For the V1 classifier the answer was an obvious yes the moment I asked. ATR 92, ADX 43 (right answer: trade) and ATR 92, ADX 15 (right answer: don't trade) both produce the same regime under the old logic because ADX wasn't an input. That's a smoking gun. I just hadn't asked the question.
Beyond trading
This shape of bug shows up everywhere:
- Credit risk: A model that scores risk by default rate alone, ignoring whether the underlying borrower is high-utilization-low-income or low-utilization-high-income. Same default rate, very different actual risk.
- Content moderation: A classifier that flags posts by toxicity score alone, not toxicity × intent.

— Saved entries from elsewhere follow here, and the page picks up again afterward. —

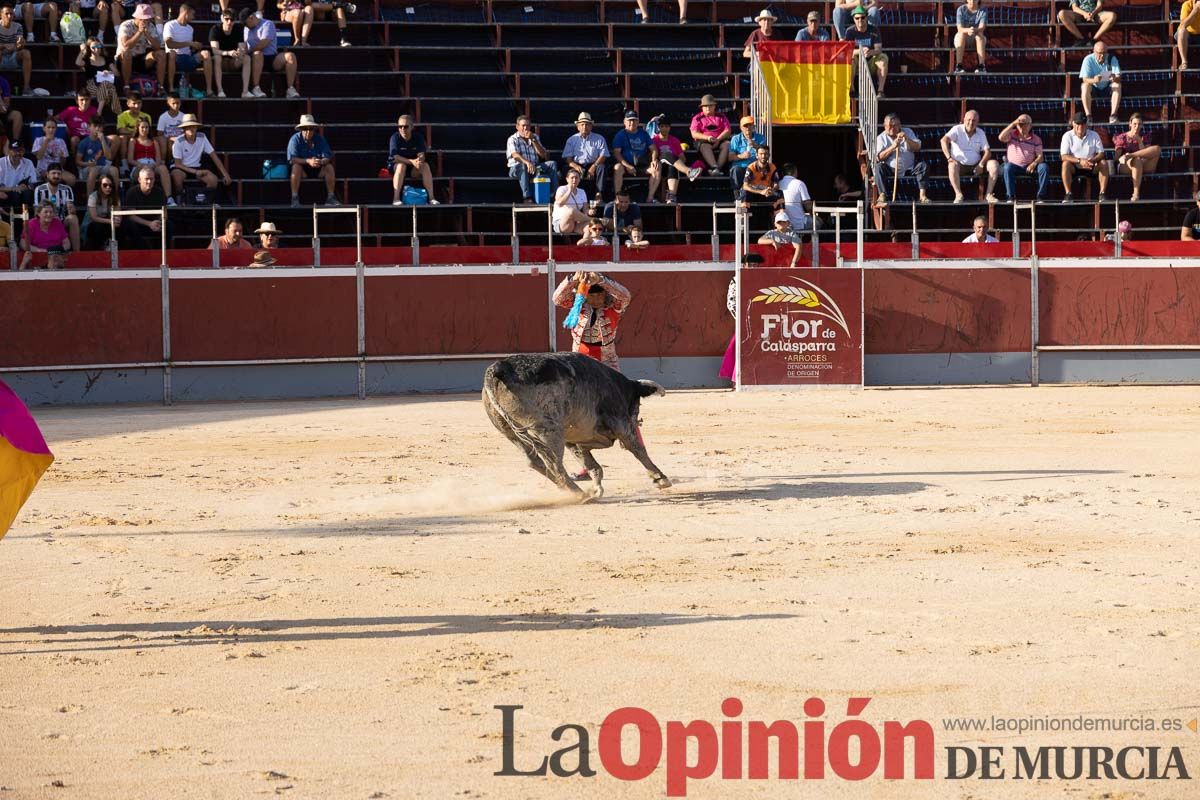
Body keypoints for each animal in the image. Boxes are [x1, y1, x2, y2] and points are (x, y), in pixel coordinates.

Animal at [484, 352, 676, 496]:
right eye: (637, 405)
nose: (637, 420)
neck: (619, 386)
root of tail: (499, 367)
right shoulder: (621, 423)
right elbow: (638, 450)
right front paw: (660, 478)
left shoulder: (573, 441)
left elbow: (591, 465)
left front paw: (597, 488)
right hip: (548, 430)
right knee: (554, 464)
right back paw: (578, 493)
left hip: (509, 431)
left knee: (534, 460)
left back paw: (575, 491)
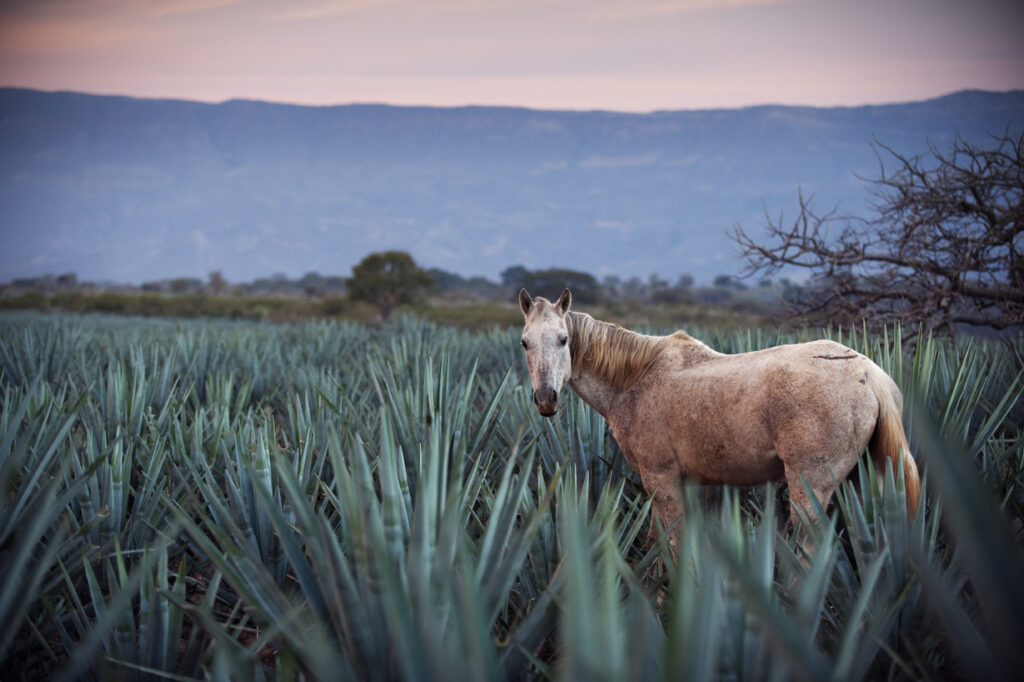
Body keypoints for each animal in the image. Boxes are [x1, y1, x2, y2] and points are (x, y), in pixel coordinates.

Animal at [518, 288, 920, 541]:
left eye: (564, 340)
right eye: (524, 342)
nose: (545, 398)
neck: (637, 379)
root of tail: (868, 372)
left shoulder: (660, 480)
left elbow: (672, 545)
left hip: (811, 486)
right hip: (861, 481)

A clinical discussion of self-harm and a graphic glorification of self-harm have similar surface-level toxicity. They are very different problems.
- Anomaly detection: A monitor that alerts on traffic spikes alone, not spikes × geographic distribution. A viral product launch and a coordinated bot attack both look like spikes from one angle. They are very different events.
- InDecision Framework signals: A scoring function that ranks signals by raw strength alone, ignoring whether the underlying inputs are confirming each other or contradicting each other. Same strength, very different conviction. (Knox ships an entire engine that gets this right at indecision.io.)
The audit is identical in every case. Walk the inputs. Ask which dimensions you're collapsing. Ask which ones are independent. Ask whether any independent dimension would flip the right answer. Where the answer is yes, add the dimension before the next live event finds it for you.
Some classes of bug have a single shape and you can recognize them once and then catch them everywhere for the rest of your career. This is one of them.